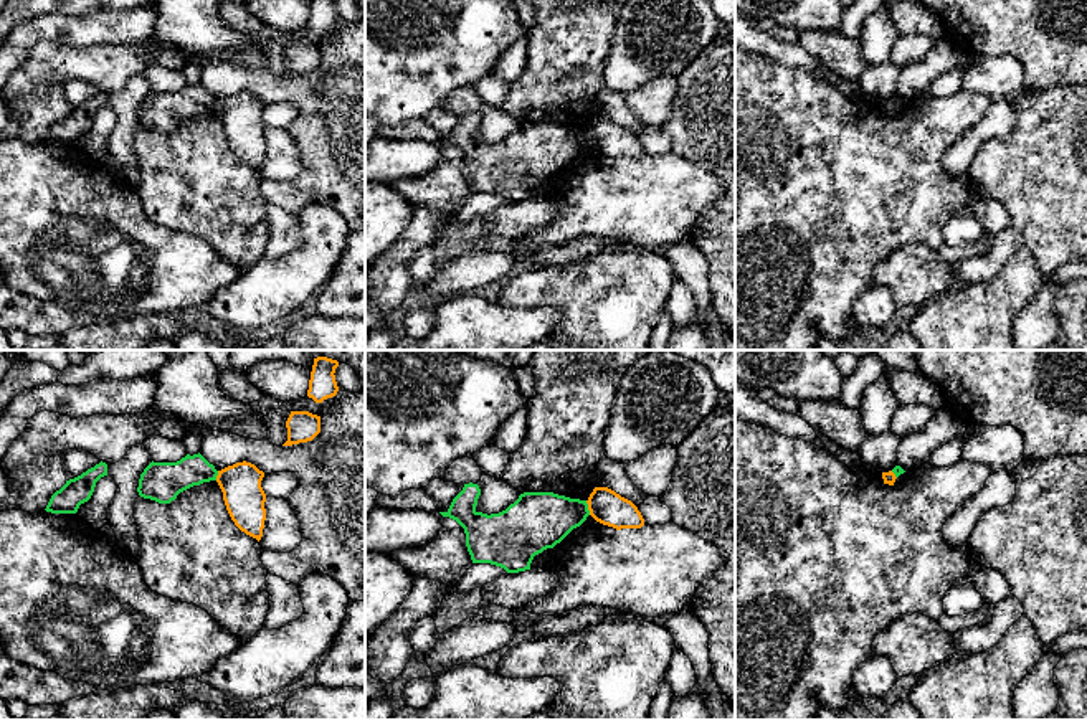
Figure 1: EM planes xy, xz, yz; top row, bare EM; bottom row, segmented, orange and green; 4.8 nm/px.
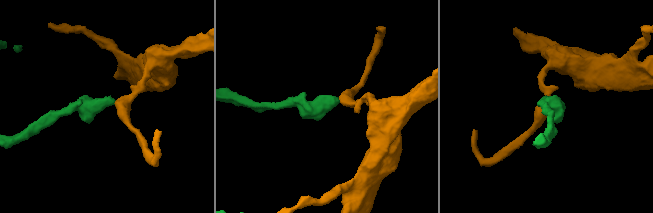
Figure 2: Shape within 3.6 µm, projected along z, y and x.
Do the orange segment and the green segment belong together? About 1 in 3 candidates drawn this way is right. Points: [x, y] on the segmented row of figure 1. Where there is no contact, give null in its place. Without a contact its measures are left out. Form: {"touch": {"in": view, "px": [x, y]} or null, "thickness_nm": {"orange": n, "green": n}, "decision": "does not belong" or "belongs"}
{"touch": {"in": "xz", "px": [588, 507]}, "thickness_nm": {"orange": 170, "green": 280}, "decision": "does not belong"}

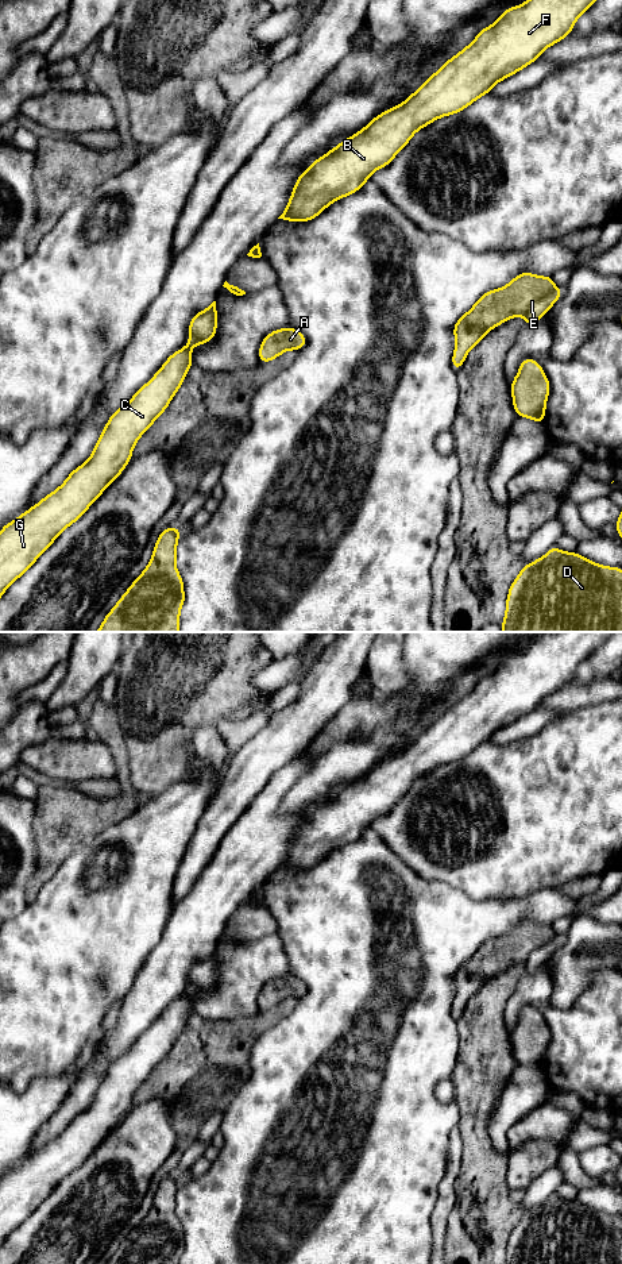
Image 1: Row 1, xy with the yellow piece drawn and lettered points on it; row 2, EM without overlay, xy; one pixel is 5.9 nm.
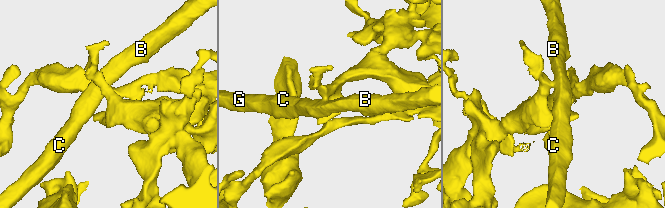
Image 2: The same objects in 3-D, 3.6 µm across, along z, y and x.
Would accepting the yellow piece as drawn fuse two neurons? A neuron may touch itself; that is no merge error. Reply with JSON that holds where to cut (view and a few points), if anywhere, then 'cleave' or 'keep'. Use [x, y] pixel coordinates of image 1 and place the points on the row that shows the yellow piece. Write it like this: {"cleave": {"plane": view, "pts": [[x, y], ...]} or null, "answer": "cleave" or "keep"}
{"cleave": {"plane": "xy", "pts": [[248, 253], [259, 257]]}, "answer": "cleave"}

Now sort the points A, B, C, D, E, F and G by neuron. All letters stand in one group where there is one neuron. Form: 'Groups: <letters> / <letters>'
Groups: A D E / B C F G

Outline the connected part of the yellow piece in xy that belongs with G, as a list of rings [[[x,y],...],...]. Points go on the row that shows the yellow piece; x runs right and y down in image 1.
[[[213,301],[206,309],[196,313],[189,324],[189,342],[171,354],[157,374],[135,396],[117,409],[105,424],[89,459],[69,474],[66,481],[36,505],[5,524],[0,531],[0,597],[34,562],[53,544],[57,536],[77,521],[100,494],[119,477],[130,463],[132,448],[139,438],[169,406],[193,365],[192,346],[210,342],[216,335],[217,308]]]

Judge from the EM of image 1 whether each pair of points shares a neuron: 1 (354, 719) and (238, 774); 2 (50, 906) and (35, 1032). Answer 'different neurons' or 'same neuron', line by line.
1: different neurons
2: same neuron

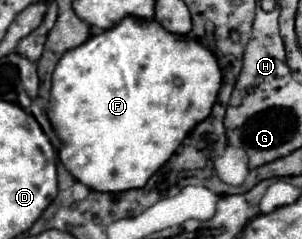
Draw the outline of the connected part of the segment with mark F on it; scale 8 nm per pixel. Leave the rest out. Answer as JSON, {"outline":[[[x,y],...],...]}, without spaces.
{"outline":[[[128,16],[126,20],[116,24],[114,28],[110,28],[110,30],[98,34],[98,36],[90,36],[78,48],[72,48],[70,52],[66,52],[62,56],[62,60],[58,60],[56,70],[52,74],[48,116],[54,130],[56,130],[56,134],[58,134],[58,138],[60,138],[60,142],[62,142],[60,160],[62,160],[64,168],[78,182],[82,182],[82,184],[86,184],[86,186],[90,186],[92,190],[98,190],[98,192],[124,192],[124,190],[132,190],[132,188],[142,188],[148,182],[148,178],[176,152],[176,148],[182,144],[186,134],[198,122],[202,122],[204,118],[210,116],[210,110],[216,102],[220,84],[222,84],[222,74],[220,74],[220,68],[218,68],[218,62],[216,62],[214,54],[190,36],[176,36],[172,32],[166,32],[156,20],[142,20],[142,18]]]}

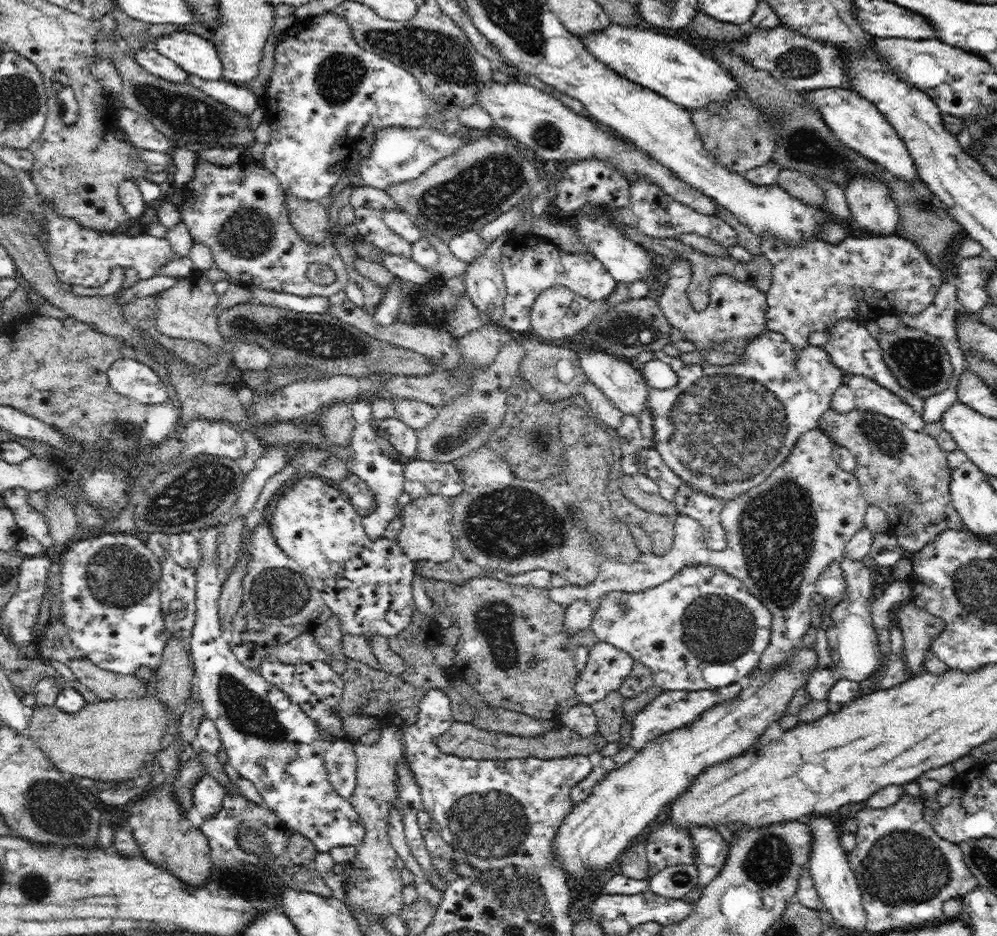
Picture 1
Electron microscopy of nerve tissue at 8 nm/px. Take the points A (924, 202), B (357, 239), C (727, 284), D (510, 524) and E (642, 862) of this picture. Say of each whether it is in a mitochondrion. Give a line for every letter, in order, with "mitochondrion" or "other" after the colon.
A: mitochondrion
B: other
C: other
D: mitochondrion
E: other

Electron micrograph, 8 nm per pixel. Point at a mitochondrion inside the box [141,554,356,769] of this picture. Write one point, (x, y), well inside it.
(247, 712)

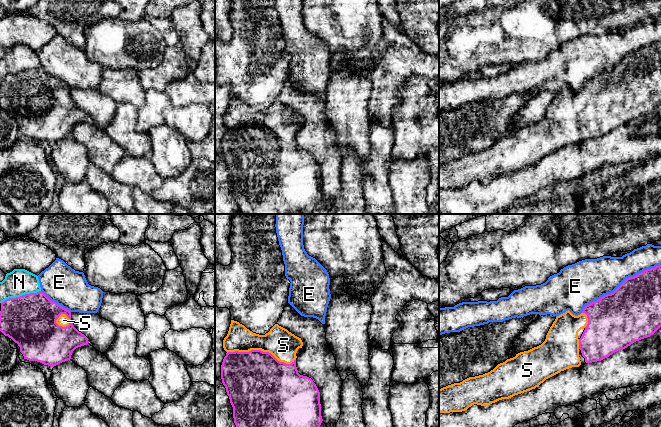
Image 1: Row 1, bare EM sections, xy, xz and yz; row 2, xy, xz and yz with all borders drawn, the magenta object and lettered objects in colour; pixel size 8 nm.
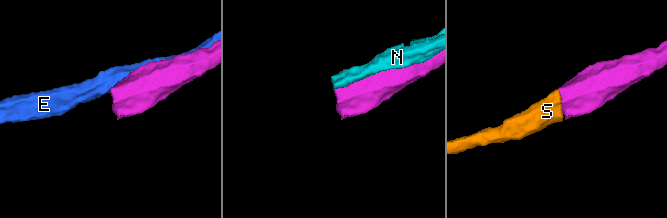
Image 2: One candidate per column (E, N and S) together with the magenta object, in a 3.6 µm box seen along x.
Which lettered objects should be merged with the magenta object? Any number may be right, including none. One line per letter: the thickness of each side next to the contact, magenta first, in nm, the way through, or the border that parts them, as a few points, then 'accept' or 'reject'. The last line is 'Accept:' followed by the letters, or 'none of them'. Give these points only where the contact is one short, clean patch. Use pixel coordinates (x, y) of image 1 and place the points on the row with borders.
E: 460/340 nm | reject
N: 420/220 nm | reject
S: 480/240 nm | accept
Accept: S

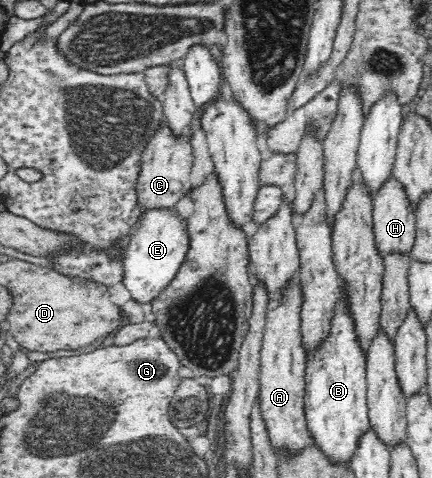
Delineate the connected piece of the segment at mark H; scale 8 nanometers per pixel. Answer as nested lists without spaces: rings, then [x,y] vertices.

::::::::::

Lines containing the word "bare": copy each of them from the material.

### RESPONSE
Figure 1: EM planes xy, xz, yz; top row, bare EM; bottom row, segmented, orange and green; 4.8 nm/px.
Image 1: Row 1, bare EM sections, xy, xz and yz; row 2, xy, xz and yz with all borders drawn, the magenta object and lettered objects in colour; pixel size 8 nm.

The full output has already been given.